Samstag, 03.05.2008

Bei Langstrecken-WM in Sevilla

Maurer löst Peking-Ticket

Sevilla - Angela Maurer im Siebten Himmel, Britta Kamrau-Corestein zu Tode betrübt: Der 32 Jahre alten Wiesbadenerin Maurer reichte zum Auftakt der Weltmeisterschaften der Langstreckenschwimmer im spanischen Sevilla Platz sieben über zehn Kilometer um das Olympia-Ticket zu lösen.

Dagegen flüchtete sich die viermalige Weltmeisterin Kamrau- Corestein nach Platz 39 tief enttäuscht ins Hotel. Der Olympia-Traum der Mitfavoritin aus Rostock war jäh geplatzt.

"Das ist für uns beide der traurigste Tag unseres Lebens", sagte Trainer Christian Bartsch. Weltmeisterin wurde in 2:02:02 Stunden die russische Titelverteidigerin Larissa Iltschenko vor der Britin Cassandra Patten und Yurema Requena aus Spanien.
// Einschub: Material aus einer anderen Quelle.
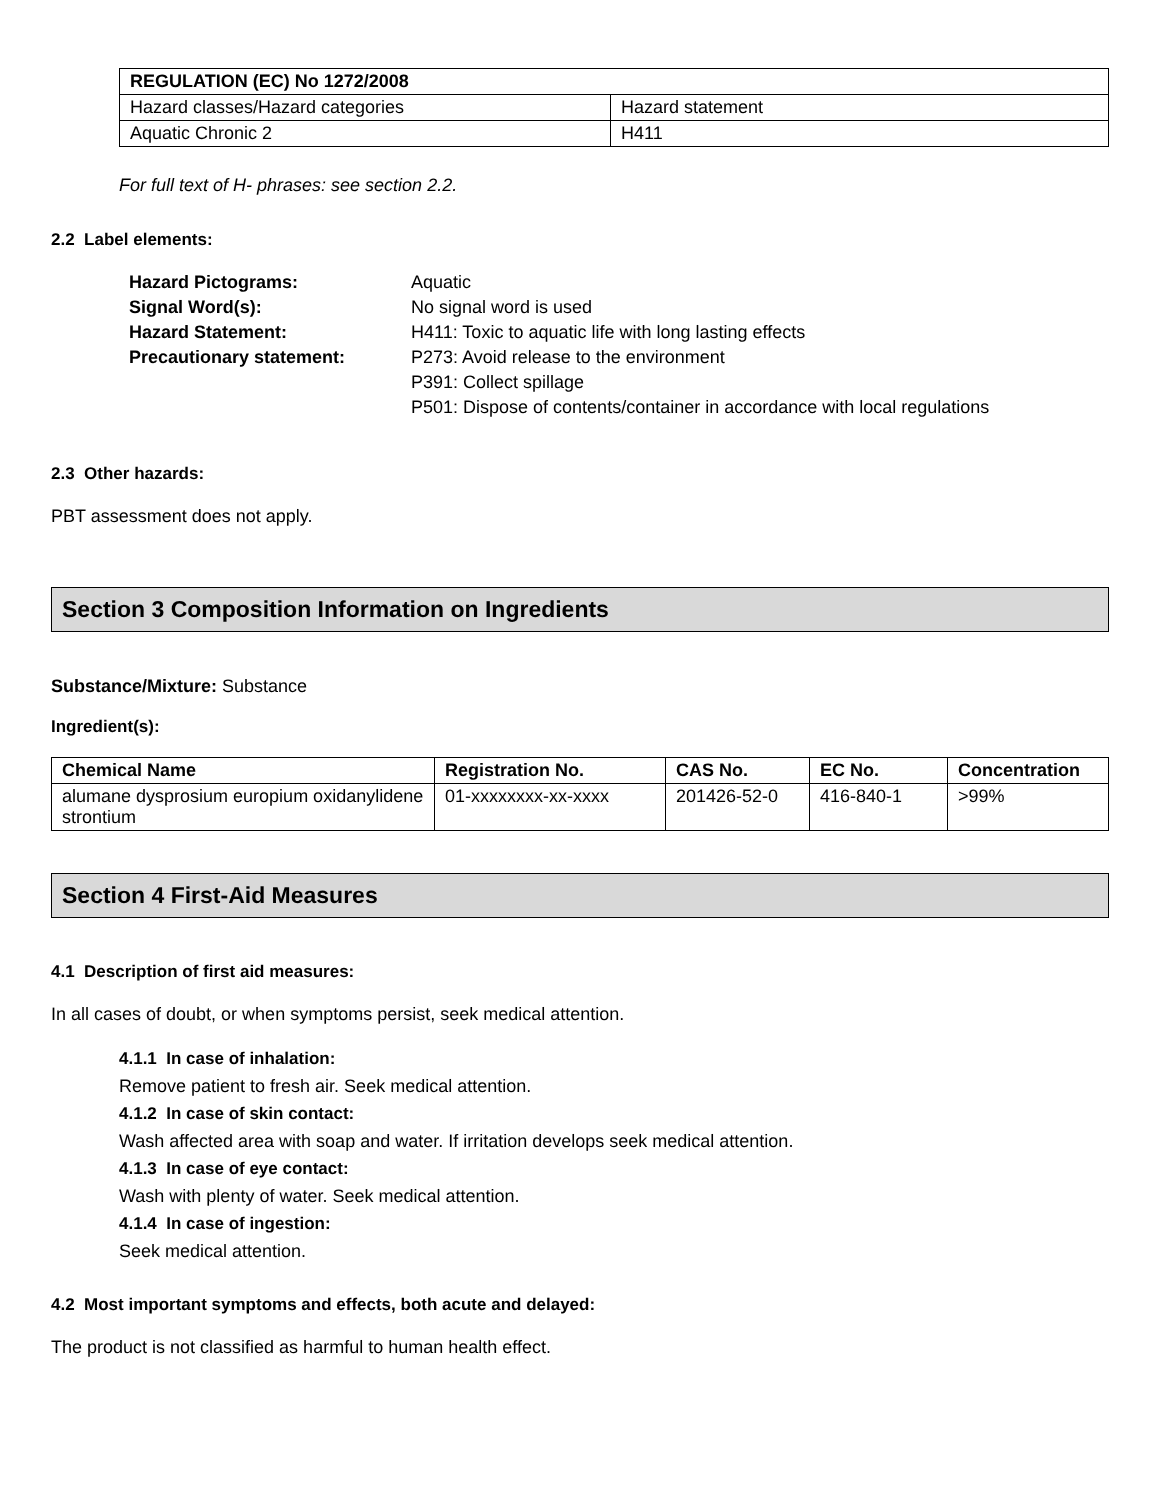| REGULATION (EC) No 1272/2008 | |
| --- | --- |
| Hazard classes/Hazard categories | Hazard statement |
| Aquatic Chronic 2 | H411 |
For full text of H- phrases: see section 2.2.
2.2 Label elements:
| Hazard Pictograms: | Aquatic |
| Signal Word(s): | No signal word is used |
| Hazard Statement: | H411: Toxic to aquatic life with long lasting effects |
| Precautionary statement: | P273: Avoid release to the environment |
| | P391: Collect spillage |
| | P501: Dispose of contents/container in accordance with local regulations |
2.3 Other hazards:
PBT assessment does not apply.
Section 3 Composition Information on Ingredients
Substance/Mixture: Substance
Ingredient(s):
| Chemical Name | Registration No. | CAS No. | EC No. | Concentration |
| --- | --- | --- | --- | --- |
| alumane dysprosium europium oxidanylidene strontium | 01-xxxxxxxx-xx-xxxx | 201426-52-0 | 416-840-1 | >99% |
Section 4 First-Aid Measures
4.1 Description of first aid measures:
In all cases of doubt, or when symptoms persist, seek medical attention.
4.1.1 In case of inhalation:
Remove patient to fresh air. Seek medical attention.
4.1.2 In case of skin contact:
Wash affected area with soap and water. If irritation develops seek medical attention.
4.1.3 In case of eye contact:
Wash with plenty of water. Seek medical attention.
4.1.4 In case of ingestion:
Seek medical attention.
4.2 Most important symptoms and effects, both acute and delayed:
The product is not classified as harmful to human health effect.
Total happy, dabei zu sein 

Angela Maurer, die nach der Geburt ihres Sohnes 2006 mit zwei EM- Titeln und als Weltmeisterin über 25 Kilometer ein tolles Comeback feierte, war nach großem Kampf im Wasser obenauf. "Es war ein hartes Rennen", sagte sie nach 2:02:13,6 Stunden, "ich bin total happy, dass ich in Peking dabei bin. Nur für Olympia bin ich nach der Schwangerschaft wieder zurückgekommen."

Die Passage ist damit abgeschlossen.